More remarkably, Republicans aren’t just abetting Trump’s attacks on the rule of law — they’re even acquiescing to his assaults on their donors’ economic interests: After Trump unveiled his steel tariffs earlier this month, Arizona senator Jeff Flake put together legislation nullifying the president’s authority to take such trade actions without congressional consent — and the Senate GOP leadership promptly disavowed the measure.

Some pundits retain hope that the congressional GOP has a breaking point — that, should Trump cross a certain line, Republicans would suddenly find it in their political interest to distance themselves from him. This may be the case. But there’s reason to think that the incentive for Republican lawmakers to stick by Trump is actually growing stronger as his administration becomes more scandal-ridden.

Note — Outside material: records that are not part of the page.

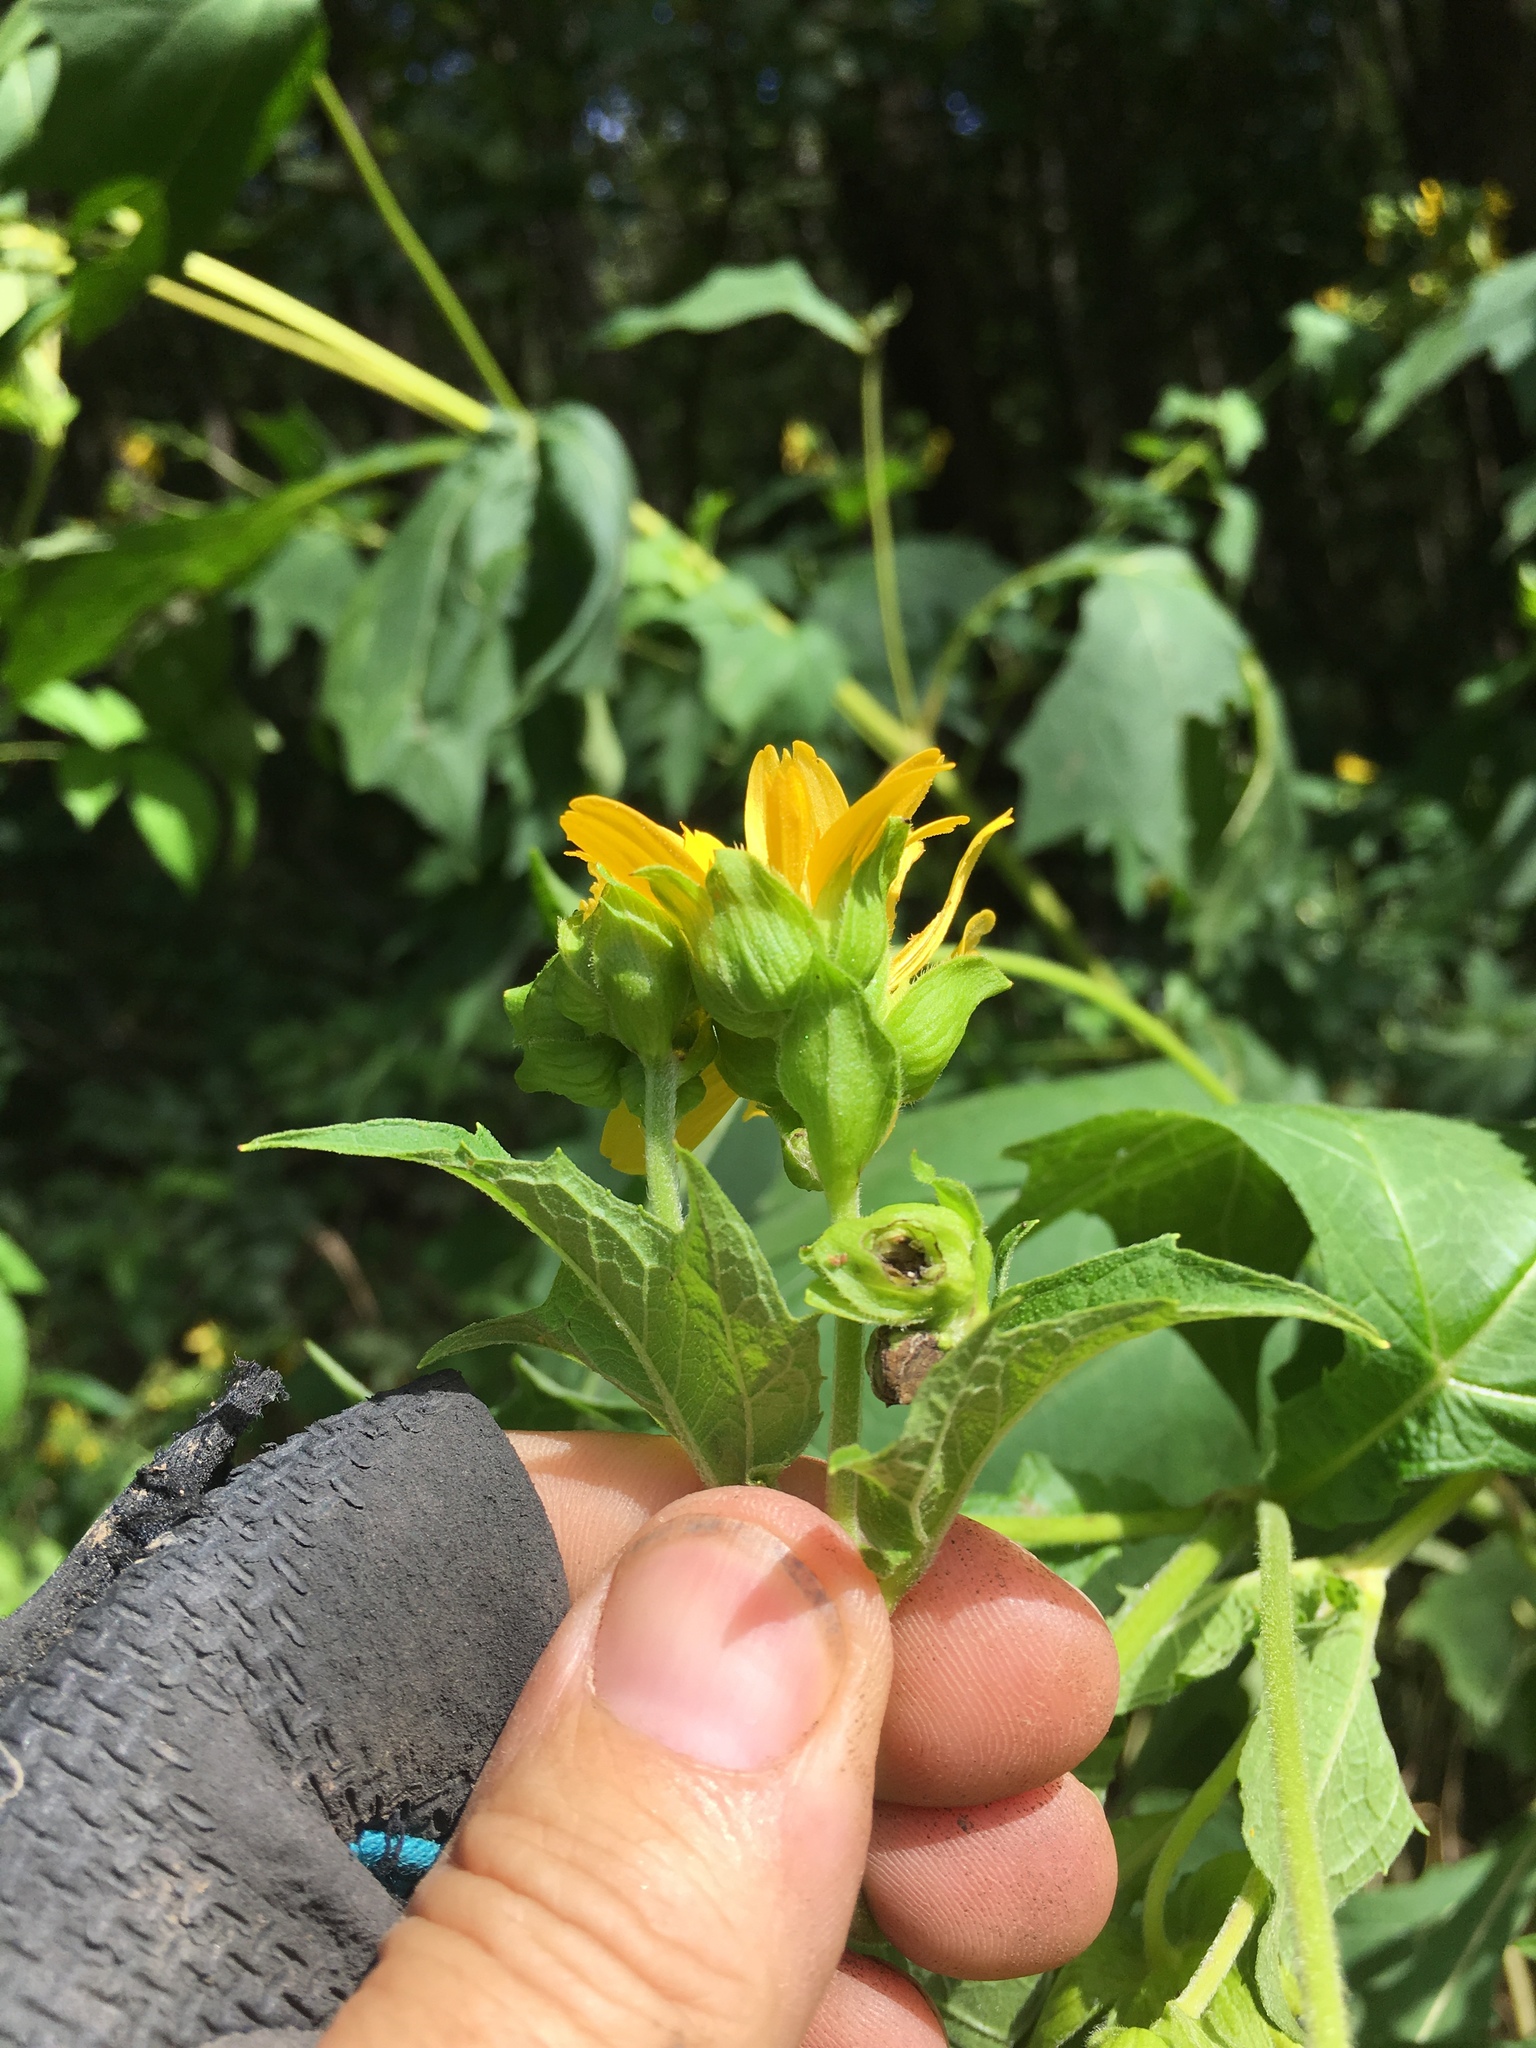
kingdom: Plantae
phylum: Tracheophyta
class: Magnoliopsida
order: Asterales
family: Asteraceae
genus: Smallanthus
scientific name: Smallanthus uvedalia
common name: Bear's-foot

In an era of hyperpolarization, most midterm elections are won or lost on turnout. Which means that, the more energized the other side’s base becomes, the more critical it is for you to retain the enthusiasm of your core constituency. We first glimpsed the perverse incentives that this dynamic can create last spring, when some moderate Republicans in the House voted for a deeply unpopular health-care bill precisely because it generated such passionate opposition. As Politico reported, “As GOP leaders scrambled to bring the last holdouts aboard in recent days, they made the argument that the liberal base is already on fire … That means Republicans could ill afford to fall short on their health-care promise and risk depressing their own turnout.”

Republican strategists are now using this exact same argument to caution GOP lawmakers against distancing themselves from Trump. And, in this case, they’re almost certainly right.

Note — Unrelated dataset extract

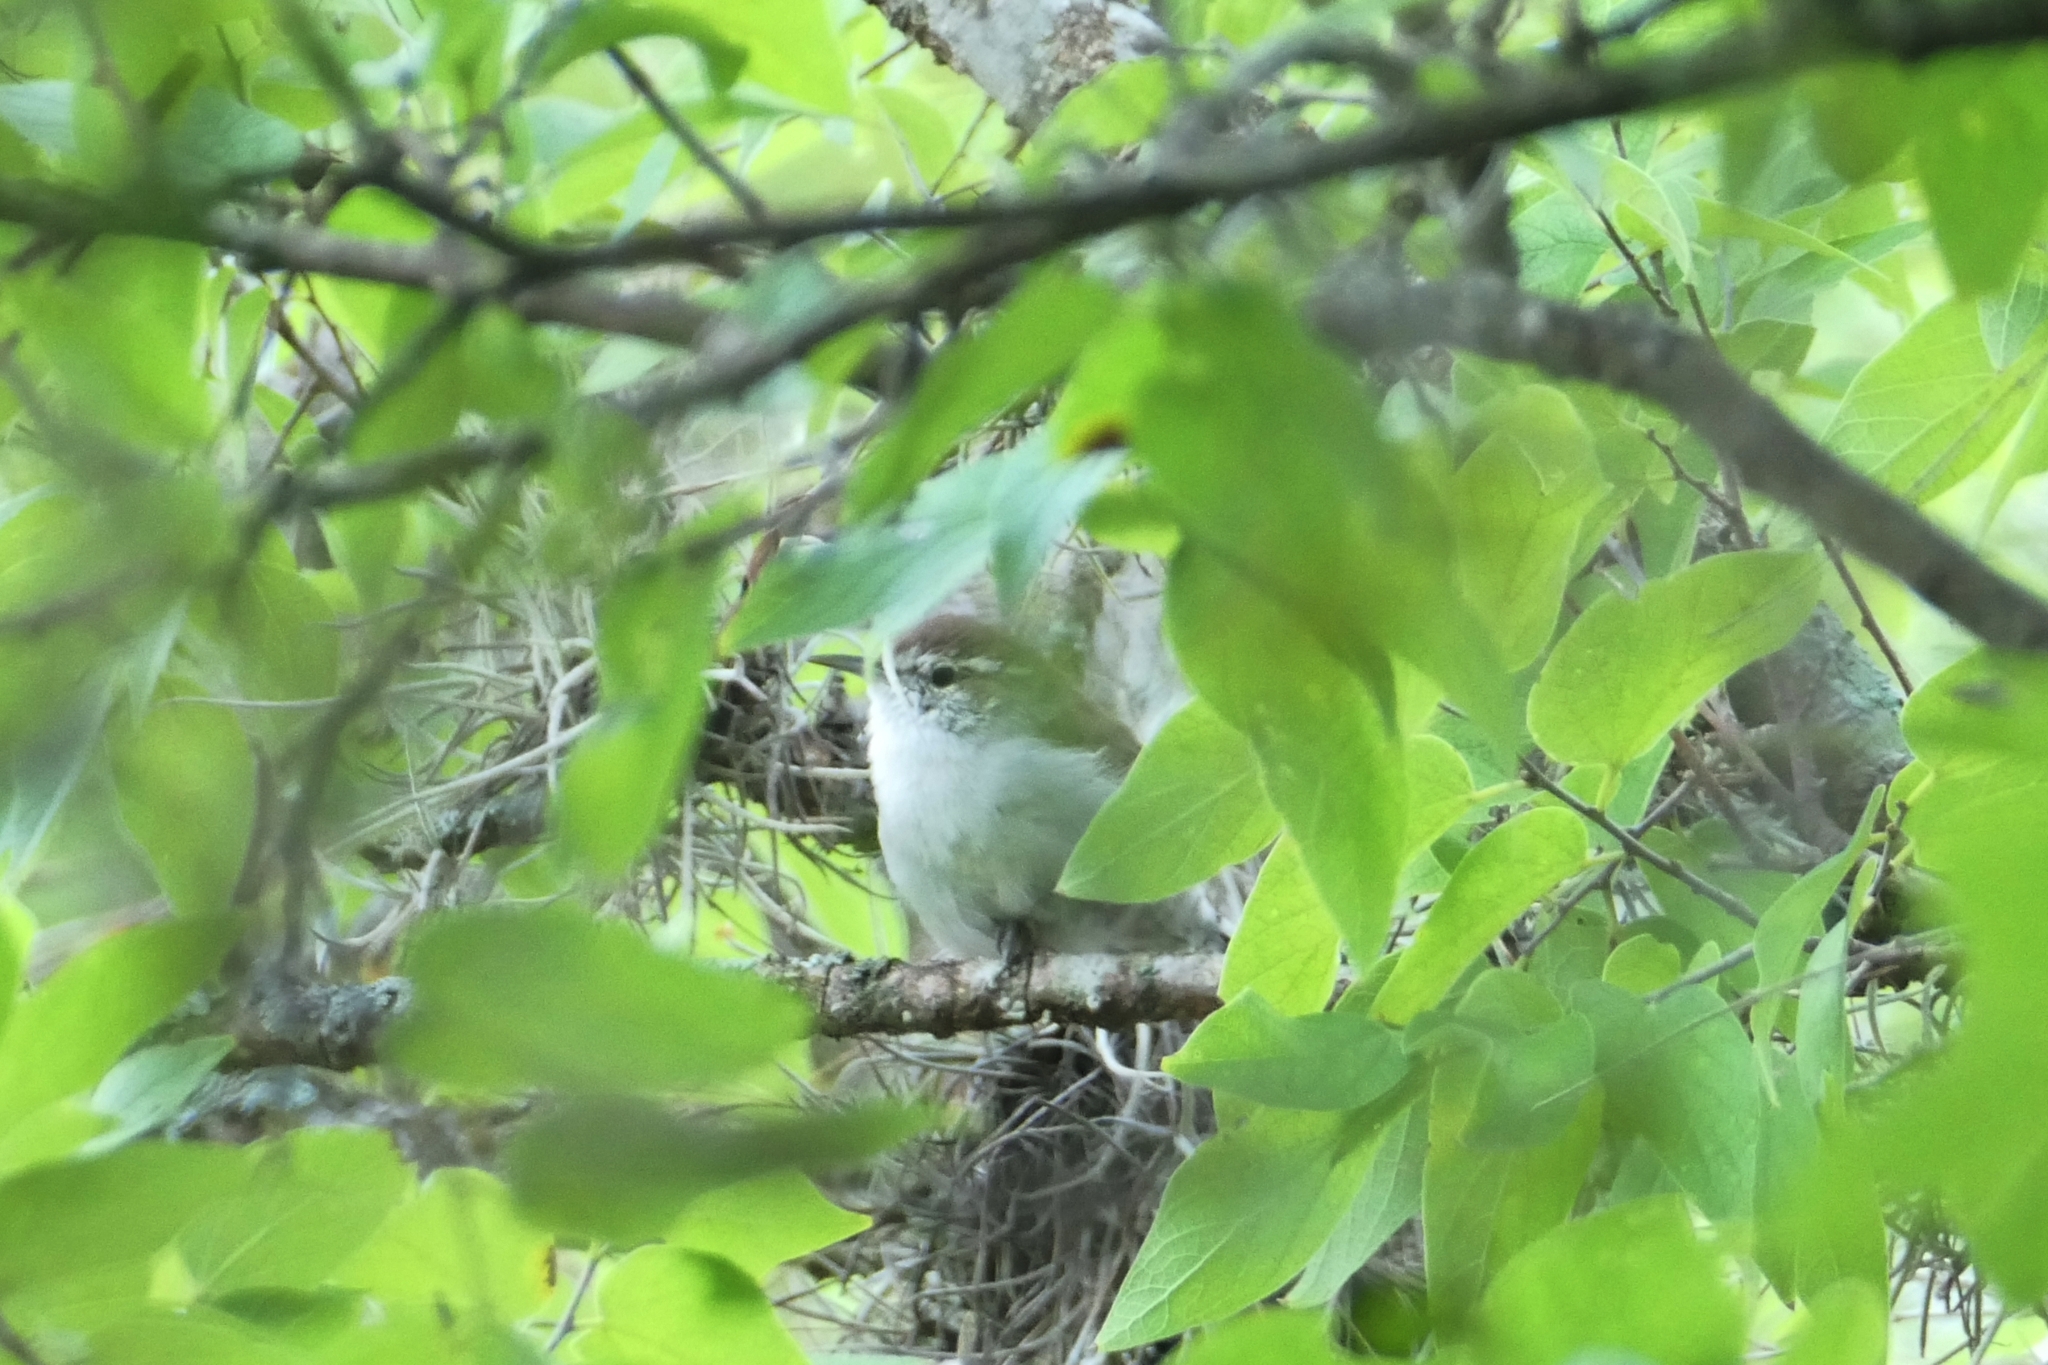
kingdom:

Matters might be different had Republicans spent the past 14 months passing popular legislation and building a base of support independent from Trump’s. But they did no such thing. GOP voters have a far higher regard for the president than for Paul Ryan’s agenda. The number of Americans who passionately support slashing Medicaid and taxes on the rich but despise Donald Trump is minuscule. Thus, in the most if not all of their (heavily gerrymandered) House districts, GOP incumbents have more to lose from angering Trump voters than alienating anti-Trump independents — and this very well might remain the case, when and if the president shoots someone dead in the middle of Fifth Avenue.

This all illustrates the enormous stakes of November’s elections. A Democratic House would have the power to subject the Trump administration to vigorous oversight, and, thus, serve as the kind of check on Executive corruption that our constitutional framework intended for Congress to be. By contrast, the survival of the GOP’s majority could embolden Trump to indulge his most destructive and authoritarian instincts more wantonly. As of this writing, Democrats lead the 2018 generic ballot by 9.5 percent in FiveThirtyEight’s polls of polls; by some estimates, Team Blue will need to win the popular vote by at least 8 percent to overcome Republican gerrymandering and secure a House majority.

All of which is to say: For progressives, there’s rarely been more cause to hope for the best from this presidency; nor more reason to prepare for the worst.